It’s a reality that the Democratic Party is larger and more diverse than the Republican Party—something its leading members should emphasize with pride rather than lament. This means that Democrats simply are never going to be as patly disciplined and on-point as the GOP, that mystical apotheosis various party leaders keep pining after. (Or as disciplined and on-point as the GOP used to be—the divisions now among Republicans on subjects like fiscal conservatism and nation-building and government interference in private matters make the Democrats’ big-tent problems look puny by comparison.)

What the Democrats do have uniquely available to them, however, and more usefully than an array of hot-button phrases, are some fundamental precepts about how the country ought to be governed—ideas that are in stark contrast to what the Republicans have to offer, partly because they are ideas, in a way that “lower taxes” and “strong defense” are not. If the Democrats concentrated on these precepts, these key words, and used them as a framework to define their message, they’d be far better off than if they keep grasping for a single slogan.

Responsibility. Community. Competence. The first and last words aren’t traditionally associated with the Democratic Party—indeed they sound downright Republican—but all the better. Anomalously enough, these days you could say that Democrats have essentially become the new Republicans—in that nearly everything valuable at the core of the traditional Republican message has been trashed by the Bush administration and its leaders in Congress, and it’s now the Democrats who are advocating for fiscal discipline, and lack of government interference in private life; for doing things more effectively and less wastefully; for carefully considering before leaping into foreign adventures.

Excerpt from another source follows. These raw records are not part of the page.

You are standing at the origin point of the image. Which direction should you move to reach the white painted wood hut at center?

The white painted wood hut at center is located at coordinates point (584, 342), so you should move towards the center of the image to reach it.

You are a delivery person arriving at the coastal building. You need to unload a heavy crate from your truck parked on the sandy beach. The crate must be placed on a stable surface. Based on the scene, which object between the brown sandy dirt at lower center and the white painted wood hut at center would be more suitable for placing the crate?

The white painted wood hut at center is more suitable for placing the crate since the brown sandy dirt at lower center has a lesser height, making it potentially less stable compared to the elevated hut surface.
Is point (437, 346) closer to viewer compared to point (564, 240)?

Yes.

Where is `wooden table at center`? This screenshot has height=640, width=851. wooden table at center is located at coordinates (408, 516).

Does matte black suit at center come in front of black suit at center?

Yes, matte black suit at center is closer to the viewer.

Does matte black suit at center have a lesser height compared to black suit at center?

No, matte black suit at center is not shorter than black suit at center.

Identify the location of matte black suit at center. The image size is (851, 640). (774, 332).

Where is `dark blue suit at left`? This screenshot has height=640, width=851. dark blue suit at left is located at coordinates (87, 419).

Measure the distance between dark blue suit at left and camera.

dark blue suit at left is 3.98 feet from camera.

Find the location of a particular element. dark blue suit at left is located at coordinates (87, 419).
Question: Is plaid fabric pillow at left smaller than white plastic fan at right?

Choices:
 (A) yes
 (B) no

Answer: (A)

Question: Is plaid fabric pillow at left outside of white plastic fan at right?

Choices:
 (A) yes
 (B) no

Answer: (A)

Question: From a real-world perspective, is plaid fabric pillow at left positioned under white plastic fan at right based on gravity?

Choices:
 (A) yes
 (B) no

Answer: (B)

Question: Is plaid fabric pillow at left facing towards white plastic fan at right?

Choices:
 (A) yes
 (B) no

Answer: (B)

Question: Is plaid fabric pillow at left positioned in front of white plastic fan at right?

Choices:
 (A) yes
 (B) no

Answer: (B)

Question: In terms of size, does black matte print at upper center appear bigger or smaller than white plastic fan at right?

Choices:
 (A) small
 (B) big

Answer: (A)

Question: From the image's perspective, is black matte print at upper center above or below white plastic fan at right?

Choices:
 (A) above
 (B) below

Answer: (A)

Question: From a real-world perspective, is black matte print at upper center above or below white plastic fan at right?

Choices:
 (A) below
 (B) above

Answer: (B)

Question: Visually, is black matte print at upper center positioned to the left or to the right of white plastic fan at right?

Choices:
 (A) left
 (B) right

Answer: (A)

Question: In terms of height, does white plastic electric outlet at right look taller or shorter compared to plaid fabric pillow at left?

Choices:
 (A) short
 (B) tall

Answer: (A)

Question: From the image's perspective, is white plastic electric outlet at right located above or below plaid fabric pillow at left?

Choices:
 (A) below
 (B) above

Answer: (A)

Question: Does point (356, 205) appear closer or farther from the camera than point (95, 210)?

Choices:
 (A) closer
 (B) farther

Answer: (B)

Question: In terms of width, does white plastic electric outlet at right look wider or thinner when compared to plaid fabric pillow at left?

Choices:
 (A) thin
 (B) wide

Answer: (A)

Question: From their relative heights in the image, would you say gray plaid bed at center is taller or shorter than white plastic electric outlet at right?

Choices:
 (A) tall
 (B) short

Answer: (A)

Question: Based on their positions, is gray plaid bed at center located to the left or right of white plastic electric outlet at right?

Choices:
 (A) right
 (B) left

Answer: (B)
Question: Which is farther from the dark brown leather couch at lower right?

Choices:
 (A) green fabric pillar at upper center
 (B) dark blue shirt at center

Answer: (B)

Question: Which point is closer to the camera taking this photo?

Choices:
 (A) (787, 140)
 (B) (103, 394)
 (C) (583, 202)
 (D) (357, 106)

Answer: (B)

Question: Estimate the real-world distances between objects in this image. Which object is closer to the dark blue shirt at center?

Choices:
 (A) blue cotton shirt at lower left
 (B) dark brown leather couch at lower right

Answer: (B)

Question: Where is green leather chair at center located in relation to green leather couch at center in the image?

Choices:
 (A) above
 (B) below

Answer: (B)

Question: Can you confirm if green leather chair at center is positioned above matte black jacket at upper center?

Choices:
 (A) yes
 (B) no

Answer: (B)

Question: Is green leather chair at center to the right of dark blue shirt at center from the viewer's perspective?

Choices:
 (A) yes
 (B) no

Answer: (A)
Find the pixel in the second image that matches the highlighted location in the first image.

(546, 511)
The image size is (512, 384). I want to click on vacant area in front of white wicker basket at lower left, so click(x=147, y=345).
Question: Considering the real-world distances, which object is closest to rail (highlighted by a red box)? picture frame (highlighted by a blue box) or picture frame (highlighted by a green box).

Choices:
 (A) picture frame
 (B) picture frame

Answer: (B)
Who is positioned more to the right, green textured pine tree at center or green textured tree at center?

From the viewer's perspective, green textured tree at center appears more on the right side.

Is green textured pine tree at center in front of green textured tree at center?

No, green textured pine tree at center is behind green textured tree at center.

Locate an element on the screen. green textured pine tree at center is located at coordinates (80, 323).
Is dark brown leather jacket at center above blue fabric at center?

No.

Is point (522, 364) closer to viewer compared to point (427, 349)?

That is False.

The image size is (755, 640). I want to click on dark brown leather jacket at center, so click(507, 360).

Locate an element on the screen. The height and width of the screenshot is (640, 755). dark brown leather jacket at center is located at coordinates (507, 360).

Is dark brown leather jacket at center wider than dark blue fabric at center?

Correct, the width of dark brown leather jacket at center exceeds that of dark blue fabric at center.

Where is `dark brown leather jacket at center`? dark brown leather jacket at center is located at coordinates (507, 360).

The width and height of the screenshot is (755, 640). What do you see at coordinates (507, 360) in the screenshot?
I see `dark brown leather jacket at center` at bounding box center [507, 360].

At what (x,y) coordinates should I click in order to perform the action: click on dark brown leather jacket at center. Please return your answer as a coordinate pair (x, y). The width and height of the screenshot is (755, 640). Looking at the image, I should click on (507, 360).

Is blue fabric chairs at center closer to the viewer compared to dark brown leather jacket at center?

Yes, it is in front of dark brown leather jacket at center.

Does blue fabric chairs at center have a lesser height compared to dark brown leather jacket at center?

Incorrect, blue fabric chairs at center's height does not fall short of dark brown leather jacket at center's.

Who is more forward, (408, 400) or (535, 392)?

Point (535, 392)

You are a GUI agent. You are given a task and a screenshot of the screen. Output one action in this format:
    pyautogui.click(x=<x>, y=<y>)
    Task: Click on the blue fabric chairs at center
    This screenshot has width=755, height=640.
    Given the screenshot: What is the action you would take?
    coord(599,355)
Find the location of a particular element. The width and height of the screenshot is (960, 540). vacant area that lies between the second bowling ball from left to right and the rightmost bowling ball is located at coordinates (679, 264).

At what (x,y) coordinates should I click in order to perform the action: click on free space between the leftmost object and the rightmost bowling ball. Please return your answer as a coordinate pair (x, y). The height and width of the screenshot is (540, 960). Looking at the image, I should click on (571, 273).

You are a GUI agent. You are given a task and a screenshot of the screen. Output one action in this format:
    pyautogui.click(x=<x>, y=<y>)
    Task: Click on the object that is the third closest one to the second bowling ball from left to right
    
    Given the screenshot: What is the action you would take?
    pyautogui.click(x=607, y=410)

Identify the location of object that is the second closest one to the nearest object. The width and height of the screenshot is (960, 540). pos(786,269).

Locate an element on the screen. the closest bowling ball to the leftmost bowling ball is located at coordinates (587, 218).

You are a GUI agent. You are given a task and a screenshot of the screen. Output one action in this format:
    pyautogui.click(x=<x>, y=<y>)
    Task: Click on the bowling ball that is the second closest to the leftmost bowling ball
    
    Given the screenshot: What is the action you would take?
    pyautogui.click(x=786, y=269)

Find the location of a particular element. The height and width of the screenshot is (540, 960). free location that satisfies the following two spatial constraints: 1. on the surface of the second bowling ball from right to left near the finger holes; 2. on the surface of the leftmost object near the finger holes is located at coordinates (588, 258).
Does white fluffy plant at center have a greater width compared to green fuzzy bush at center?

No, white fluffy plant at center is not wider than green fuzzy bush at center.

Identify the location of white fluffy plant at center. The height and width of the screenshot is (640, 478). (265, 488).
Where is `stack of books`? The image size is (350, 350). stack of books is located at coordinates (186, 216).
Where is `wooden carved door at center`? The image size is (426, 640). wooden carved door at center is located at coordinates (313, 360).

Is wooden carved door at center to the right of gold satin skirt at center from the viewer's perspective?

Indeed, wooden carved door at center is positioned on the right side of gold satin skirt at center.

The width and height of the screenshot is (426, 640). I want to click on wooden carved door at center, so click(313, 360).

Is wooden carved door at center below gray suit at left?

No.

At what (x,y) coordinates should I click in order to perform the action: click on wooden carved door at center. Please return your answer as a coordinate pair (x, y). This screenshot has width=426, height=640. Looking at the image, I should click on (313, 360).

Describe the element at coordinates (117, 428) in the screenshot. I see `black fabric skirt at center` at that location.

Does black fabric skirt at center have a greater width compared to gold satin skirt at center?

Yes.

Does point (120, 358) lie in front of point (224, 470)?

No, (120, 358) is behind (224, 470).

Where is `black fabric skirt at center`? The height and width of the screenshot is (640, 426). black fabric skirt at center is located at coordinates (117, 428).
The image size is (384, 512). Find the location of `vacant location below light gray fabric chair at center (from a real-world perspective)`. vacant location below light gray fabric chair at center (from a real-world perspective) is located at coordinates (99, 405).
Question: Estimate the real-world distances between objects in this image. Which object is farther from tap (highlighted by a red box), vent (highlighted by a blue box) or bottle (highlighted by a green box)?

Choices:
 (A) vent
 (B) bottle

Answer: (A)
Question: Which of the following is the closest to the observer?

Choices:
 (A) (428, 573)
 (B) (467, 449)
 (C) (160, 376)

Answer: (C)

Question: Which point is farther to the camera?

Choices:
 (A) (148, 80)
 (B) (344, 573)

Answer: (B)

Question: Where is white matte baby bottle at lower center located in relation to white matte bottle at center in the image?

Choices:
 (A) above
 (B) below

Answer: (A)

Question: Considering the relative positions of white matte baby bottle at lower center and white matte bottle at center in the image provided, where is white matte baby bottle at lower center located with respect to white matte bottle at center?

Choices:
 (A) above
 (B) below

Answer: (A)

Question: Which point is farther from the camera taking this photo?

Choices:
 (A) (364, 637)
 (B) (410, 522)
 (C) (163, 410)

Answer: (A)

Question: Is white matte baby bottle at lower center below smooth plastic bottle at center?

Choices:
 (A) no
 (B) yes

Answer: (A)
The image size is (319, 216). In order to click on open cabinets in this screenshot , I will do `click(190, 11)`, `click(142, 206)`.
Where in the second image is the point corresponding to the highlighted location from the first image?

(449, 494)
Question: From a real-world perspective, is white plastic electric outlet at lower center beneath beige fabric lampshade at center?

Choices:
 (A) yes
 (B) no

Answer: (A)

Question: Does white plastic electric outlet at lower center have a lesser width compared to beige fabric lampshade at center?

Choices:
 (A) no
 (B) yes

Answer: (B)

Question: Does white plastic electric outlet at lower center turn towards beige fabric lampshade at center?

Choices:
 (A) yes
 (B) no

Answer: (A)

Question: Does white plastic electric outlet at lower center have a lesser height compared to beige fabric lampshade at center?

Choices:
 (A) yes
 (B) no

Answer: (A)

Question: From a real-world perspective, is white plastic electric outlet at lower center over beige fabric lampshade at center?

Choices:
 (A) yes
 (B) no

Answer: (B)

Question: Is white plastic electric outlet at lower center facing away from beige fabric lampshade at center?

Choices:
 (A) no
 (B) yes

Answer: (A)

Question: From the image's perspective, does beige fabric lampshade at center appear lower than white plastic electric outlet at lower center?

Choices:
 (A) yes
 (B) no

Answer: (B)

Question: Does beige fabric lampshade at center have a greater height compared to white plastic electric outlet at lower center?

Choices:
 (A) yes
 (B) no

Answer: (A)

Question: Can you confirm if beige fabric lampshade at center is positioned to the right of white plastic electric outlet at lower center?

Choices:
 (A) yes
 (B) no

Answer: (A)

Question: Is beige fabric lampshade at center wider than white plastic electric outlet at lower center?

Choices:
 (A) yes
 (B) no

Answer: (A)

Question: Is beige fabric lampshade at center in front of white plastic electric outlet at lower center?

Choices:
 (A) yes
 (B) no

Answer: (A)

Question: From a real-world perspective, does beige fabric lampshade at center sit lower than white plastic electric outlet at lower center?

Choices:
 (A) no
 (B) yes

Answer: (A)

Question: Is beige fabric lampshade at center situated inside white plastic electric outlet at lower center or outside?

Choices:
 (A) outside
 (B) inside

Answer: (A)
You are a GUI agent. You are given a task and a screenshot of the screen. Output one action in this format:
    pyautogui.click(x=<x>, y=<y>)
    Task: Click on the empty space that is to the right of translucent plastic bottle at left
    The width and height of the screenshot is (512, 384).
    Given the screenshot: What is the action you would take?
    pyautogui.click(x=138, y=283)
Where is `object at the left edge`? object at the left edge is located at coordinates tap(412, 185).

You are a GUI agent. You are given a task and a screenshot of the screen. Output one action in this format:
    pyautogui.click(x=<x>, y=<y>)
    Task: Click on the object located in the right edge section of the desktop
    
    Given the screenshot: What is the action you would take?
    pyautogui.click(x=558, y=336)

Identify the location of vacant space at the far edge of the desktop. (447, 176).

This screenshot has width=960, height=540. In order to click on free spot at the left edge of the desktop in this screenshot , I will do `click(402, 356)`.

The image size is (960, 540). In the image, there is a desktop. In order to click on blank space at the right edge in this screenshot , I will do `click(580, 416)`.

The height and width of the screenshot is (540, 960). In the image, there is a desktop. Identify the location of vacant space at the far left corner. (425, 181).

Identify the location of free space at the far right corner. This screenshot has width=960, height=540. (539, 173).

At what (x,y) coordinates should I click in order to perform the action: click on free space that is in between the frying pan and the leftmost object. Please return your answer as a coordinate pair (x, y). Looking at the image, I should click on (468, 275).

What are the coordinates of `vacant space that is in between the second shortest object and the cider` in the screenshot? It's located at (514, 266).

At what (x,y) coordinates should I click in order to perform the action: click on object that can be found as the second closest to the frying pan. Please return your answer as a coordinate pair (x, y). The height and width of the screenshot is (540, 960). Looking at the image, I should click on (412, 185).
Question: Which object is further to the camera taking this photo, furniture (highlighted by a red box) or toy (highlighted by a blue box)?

So a closer look would put these concepts—along with a more familiar Democratic emphasis on the irrefutable interdependence of all the country’s citizens—at the center of the Democrats’ message. It then could function not merely as a slogan, but as method of inquiry, a framework with which to analyze actions and policy, both the Republicans’ and their own. Used as the linchpins of such a framework, the words’ sheer unexpectedness would supply a contagious extra jolt.